Among the Reihokan's most intimate artifacts are two scrolls of the Sangosiiki -- a comparative study of Confucianism, Taoism, and Buddhism -- written in 797 by the 24-year-old monk Kukai before he had traveled to China, before he had founded Shingon Buddhism, before he had become Kobo Daishi. The text argues for the superiority of Buddhist practice, and the handwriting is unmistakably that of a young man making his case with forceful confidence. The scrolls total 39 pages. To hold a document written by the founder of the tradition that has defined this mountain for twelve centuries is to collapse the distance between past and present in a way that few museums can offer.

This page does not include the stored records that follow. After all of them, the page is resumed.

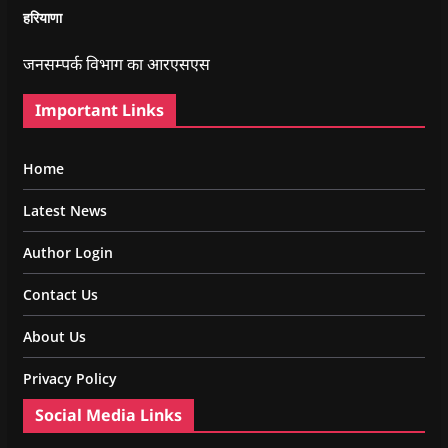
हरियाणा
जनसम्पर्क विभाग का आरएसएस
Important Links
Home
Latest News
Author Login
Contact Us
About Us
Privacy Policy
Social Media Links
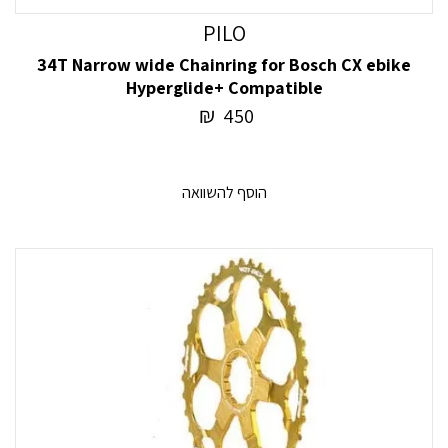
PILO
34T Narrow wide Chainring for Bosch CX ebike
Hyperglide+ Compatible
₪
450
הוסף להשוואה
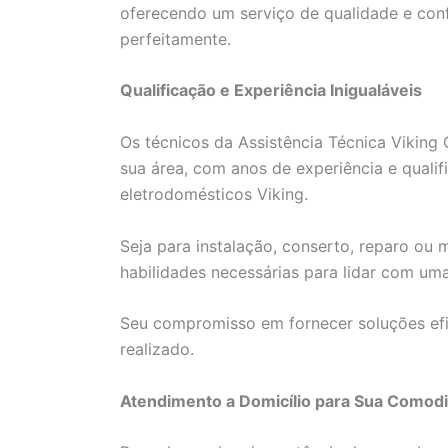
oferecendo um serviço de qualidade e con
perfeitamente.
Qualificação e Experiência Inigualáveis
Os técnicos da Assistência Técnica Viking
sua área, com anos de experiência e qualif
eletrodomésticos Viking.
Seja para instalação, conserto, reparo ou
habilidades necessárias para lidar com um
Seu compromisso em fornecer soluções efi
realizado.
Atendimento a Domicílio para Sua Comod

Sculptures, Lacquer, and Lost Poetry

The collection extends well beyond paper and silk. Six wooden sculptures carved by Unkei in 1197 during the Kamakura period -- rendered in colored hinoki cypress with crystal eyes -- rank among the museum's designated National Treasures. A twelfth-century lacquer chest, covered in black lacquer with gold-dust images of plovers in a marsh, is the Reihokan's sole crafts-category National Treasure and was likely used to store sutras. Perhaps the most unexpected holdings are Japanese manuscript copies of the Wenguan Cilin, a Tang dynasty imperial poetry anthology. The Chinese originals were lost as early as the ninth century; the Koyasan copies, dating from the seventh through ninth centuries, are among the only surviving records of this once-celebrated collection. A large archive of ancient documents spanning the Heian through Azuchi-Momoyama periods preserves letters from Minamoto no Yoritomo, Minamoto no Yoshitsune, and the poet-monk Saigyo Hoshi.

From the Air

Located at 34.211N, 135.581E on Mount Koya (Koyasan), a forested plateau at approximately 800 meters elevation in the northern Kii Mountains, Wakayama Prefecture. The museum sits within the Koyasan temple complex, near Kongobu-ji. From the air, Koyasan is identifiable as a cluster of buildings and clearings amid dense cedar forests atop a mountain plateau surrounded by eight ridgelines. Nearest major airport: Kansai International Airport (RJBB), approximately 40nm northwest. Nanki-Shirahama Airport (RJBD) lies approximately 50nm south. Mountain terrain creates localized weather; morning fog is common in the forested valleys. Best visibility from late autumn through winter.